━━ Data to process

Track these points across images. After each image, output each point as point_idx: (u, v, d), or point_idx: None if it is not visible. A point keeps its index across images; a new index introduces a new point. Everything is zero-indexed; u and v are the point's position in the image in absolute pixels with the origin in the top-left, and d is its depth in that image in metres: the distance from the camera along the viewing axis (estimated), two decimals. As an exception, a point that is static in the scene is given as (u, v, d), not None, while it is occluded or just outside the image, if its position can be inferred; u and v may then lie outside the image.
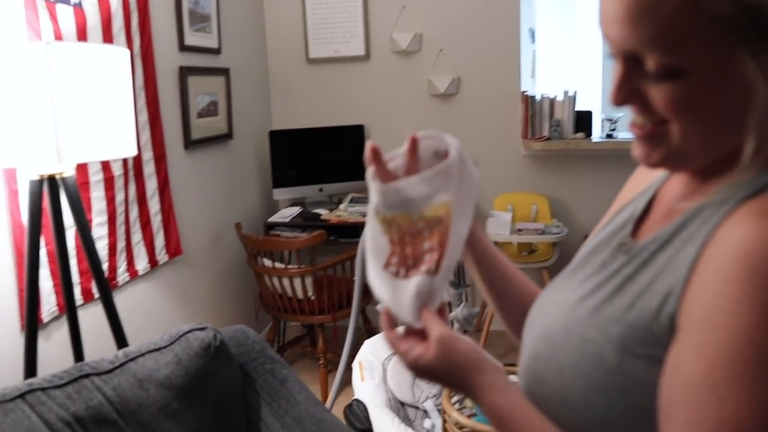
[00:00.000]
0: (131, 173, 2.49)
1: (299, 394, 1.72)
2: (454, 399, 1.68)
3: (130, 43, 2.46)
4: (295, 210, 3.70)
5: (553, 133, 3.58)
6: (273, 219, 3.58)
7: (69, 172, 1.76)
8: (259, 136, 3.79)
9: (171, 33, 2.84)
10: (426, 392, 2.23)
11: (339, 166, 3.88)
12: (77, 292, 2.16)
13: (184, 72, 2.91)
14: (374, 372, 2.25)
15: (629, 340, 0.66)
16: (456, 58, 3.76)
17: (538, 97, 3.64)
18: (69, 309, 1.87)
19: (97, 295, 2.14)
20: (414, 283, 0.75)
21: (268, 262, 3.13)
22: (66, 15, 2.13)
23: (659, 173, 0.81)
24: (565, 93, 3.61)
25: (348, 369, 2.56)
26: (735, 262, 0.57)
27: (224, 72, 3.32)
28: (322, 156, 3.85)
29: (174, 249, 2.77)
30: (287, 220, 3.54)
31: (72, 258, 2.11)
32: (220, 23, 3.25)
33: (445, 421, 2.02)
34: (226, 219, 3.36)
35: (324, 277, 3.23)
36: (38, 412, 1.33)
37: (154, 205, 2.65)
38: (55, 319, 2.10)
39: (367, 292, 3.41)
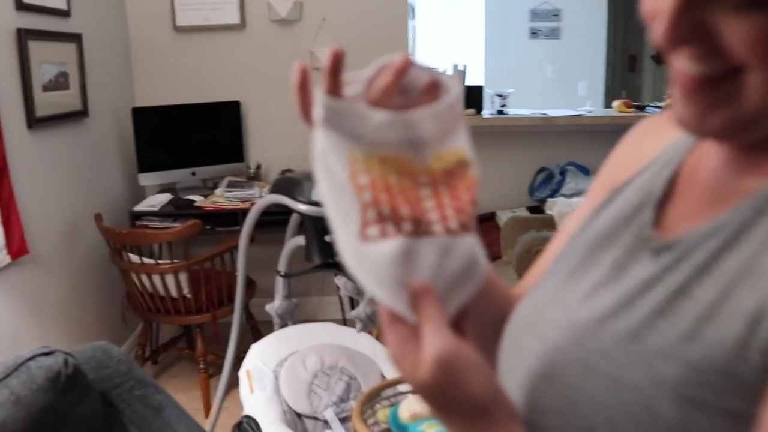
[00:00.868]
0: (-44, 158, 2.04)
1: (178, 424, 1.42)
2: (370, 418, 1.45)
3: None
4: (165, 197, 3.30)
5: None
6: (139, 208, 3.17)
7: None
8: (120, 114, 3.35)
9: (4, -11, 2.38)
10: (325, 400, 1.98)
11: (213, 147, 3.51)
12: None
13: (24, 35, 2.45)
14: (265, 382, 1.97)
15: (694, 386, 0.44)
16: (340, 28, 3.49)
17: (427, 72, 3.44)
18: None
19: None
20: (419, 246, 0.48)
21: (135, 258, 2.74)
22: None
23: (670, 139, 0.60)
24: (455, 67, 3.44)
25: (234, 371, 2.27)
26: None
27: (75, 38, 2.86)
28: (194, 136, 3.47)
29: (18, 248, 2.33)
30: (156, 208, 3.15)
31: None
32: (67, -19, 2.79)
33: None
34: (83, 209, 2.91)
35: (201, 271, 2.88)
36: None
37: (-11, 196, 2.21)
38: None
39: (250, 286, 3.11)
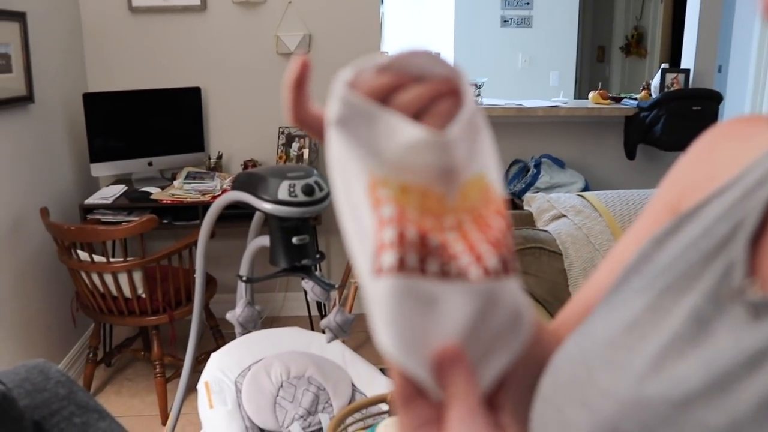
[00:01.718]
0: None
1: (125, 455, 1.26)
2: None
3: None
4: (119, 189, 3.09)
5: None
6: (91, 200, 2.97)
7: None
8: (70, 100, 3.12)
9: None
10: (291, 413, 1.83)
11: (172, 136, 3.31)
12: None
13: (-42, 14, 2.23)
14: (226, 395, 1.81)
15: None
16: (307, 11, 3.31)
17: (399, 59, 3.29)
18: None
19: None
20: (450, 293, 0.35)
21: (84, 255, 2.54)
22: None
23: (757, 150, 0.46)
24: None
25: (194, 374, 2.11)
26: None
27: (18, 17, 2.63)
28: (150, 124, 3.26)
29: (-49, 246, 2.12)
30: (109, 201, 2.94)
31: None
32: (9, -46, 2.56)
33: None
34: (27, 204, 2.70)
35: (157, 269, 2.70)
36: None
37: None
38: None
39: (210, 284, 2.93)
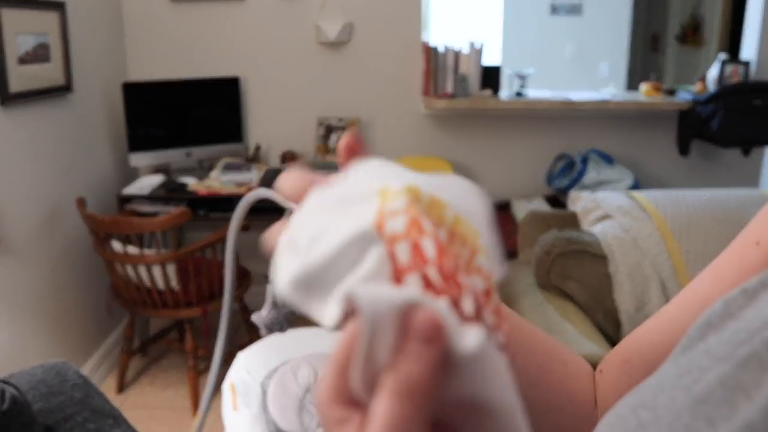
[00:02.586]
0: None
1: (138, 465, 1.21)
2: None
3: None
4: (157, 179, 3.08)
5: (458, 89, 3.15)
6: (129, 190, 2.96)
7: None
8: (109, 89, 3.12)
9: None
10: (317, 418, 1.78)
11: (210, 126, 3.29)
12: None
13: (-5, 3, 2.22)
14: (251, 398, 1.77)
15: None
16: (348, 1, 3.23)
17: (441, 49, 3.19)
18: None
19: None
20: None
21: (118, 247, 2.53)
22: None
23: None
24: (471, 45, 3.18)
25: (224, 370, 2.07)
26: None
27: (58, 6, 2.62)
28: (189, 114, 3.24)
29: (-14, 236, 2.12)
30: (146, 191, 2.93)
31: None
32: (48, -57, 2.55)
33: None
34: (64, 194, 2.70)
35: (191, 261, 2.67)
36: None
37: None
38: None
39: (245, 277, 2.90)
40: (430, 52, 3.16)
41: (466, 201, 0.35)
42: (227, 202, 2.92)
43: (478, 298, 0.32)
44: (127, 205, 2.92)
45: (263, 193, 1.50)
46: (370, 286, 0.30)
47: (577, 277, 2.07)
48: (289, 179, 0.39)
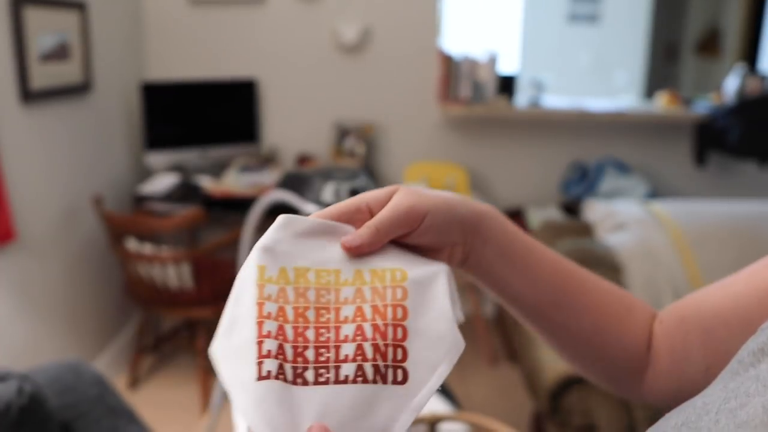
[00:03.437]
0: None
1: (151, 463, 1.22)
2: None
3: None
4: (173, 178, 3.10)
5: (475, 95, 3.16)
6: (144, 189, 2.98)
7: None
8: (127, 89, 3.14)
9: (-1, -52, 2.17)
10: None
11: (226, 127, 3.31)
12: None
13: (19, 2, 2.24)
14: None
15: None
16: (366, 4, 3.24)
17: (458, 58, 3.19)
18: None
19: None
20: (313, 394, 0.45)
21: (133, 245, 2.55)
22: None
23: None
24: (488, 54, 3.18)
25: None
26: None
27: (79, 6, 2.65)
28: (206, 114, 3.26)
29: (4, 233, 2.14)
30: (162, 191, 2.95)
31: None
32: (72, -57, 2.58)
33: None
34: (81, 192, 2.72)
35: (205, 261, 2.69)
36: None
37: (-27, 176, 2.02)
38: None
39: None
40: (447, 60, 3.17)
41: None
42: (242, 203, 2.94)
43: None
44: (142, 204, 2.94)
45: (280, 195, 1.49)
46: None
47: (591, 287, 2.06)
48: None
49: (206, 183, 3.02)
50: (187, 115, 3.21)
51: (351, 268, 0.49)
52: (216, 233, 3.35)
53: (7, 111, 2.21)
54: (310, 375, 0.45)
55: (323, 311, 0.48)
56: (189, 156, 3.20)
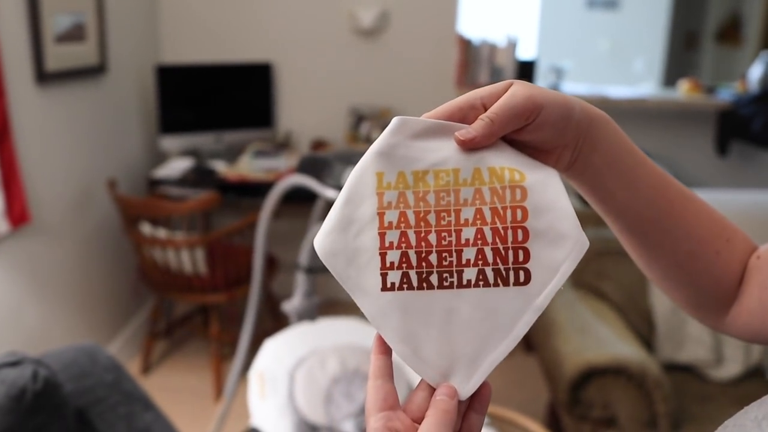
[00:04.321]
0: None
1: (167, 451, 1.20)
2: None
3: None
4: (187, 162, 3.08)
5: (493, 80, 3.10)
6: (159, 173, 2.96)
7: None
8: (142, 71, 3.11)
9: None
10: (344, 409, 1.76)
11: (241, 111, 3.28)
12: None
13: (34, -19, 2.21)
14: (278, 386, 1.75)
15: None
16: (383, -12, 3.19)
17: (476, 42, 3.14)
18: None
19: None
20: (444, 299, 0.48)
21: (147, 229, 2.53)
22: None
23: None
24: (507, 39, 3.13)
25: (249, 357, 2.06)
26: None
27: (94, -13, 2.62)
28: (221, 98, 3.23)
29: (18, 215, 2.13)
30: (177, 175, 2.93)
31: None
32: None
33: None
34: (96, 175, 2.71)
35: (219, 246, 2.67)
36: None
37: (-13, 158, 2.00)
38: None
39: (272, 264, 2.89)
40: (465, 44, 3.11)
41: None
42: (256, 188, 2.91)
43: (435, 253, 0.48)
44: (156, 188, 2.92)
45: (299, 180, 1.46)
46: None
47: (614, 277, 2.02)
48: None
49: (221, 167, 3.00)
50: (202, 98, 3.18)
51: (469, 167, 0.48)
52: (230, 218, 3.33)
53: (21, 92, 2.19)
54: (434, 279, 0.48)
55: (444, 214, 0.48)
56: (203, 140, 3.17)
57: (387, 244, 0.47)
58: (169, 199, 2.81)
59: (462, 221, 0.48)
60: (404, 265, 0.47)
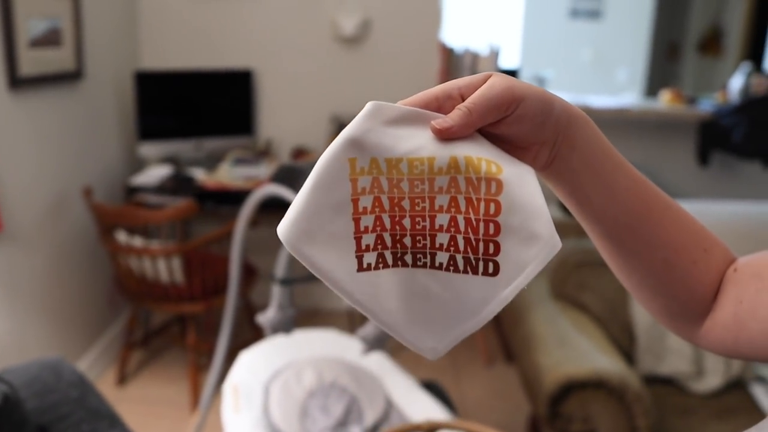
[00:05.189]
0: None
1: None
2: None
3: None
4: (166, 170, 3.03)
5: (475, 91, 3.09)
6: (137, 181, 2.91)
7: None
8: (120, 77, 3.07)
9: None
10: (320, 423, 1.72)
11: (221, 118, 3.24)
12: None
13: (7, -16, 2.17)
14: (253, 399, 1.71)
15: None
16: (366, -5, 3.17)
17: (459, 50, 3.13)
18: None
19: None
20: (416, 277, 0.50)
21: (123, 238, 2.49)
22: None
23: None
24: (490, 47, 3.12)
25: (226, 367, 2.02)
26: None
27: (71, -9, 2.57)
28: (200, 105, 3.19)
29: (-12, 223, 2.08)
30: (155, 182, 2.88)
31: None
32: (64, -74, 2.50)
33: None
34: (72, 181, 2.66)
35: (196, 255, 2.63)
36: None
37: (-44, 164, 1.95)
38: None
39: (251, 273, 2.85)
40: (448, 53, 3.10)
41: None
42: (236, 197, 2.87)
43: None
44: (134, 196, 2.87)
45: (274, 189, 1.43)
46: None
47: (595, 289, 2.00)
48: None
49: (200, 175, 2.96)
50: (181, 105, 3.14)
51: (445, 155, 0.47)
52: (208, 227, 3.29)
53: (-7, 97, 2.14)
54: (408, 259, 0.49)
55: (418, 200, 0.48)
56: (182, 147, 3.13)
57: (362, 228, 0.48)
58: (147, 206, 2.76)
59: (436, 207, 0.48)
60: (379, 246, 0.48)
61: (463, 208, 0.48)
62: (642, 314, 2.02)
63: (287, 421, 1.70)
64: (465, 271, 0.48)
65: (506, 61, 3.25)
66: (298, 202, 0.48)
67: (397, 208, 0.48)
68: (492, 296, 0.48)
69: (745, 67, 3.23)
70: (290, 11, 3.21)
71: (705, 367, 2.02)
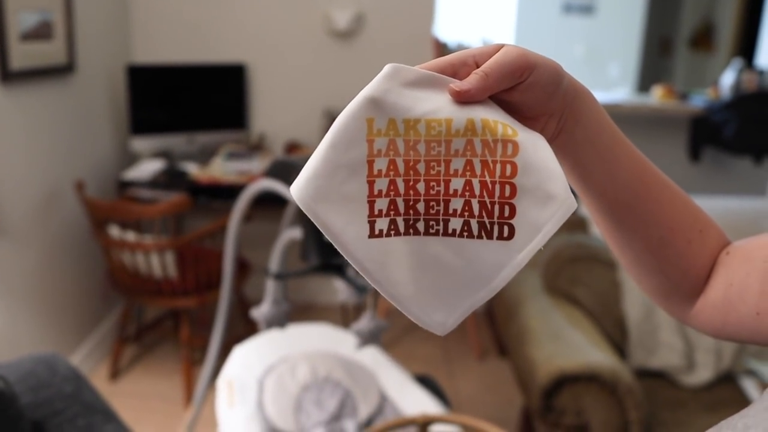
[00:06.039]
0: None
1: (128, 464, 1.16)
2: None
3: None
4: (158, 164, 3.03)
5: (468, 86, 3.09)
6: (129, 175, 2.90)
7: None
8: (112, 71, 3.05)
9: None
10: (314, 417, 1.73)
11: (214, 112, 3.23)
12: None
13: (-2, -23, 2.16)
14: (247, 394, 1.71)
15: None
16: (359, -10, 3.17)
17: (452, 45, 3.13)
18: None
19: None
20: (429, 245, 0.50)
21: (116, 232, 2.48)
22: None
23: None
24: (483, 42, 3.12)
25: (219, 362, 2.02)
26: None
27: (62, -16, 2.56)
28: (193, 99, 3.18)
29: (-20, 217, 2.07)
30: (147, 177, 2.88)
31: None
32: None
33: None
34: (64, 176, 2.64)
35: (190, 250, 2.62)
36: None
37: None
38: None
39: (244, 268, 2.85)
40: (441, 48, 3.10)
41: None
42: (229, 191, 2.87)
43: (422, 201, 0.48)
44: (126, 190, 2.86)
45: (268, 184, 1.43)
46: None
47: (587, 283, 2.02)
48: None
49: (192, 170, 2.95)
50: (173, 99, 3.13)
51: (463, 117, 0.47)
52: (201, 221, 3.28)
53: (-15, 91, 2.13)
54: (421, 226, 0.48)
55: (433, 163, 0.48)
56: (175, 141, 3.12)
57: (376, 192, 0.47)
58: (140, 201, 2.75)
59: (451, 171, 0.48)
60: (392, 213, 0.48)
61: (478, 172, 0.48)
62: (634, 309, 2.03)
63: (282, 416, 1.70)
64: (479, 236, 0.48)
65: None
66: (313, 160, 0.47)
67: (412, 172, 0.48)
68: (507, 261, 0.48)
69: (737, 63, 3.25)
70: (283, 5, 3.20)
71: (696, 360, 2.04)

━━━━

Work order: Although the records above contain pictures, the copy should hold only the lines from their start through the line containing "19: (97, 295, 2.14)", each exactly as written, and none of the pictures.

Output for this task:
Track these points across images. After each image, output each point as point_idx: (u, v, d), or point_idx: None if it is not visible. A point keeps its index across images; a new index introduces a new point. Everything is zero-indexed; u and v are the point's position in the image in absolute pixels with the origin in the top-left, and d is its depth in that image in metres: the distance from the camera along the viewing axis (estimated), two decimals. As an exception, a point that is static in the scene is given as (u, v, d), not None, while it is occluded or just outside the image, if its position can be inferred; u and v may then lie outside the image.
[00:00.000]
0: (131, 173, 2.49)
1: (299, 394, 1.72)
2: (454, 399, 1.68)
3: (130, 43, 2.46)
4: (295, 210, 3.70)
5: (553, 133, 3.58)
6: (273, 219, 3.58)
7: (69, 172, 1.76)
8: (259, 136, 3.79)
9: (171, 33, 2.84)
10: (426, 392, 2.23)
11: (339, 166, 3.88)
12: (77, 292, 2.16)
13: (184, 72, 2.91)
14: (374, 372, 2.25)
15: (629, 340, 0.66)
16: (456, 58, 3.76)
17: (538, 97, 3.64)
18: (69, 309, 1.87)
19: (97, 295, 2.14)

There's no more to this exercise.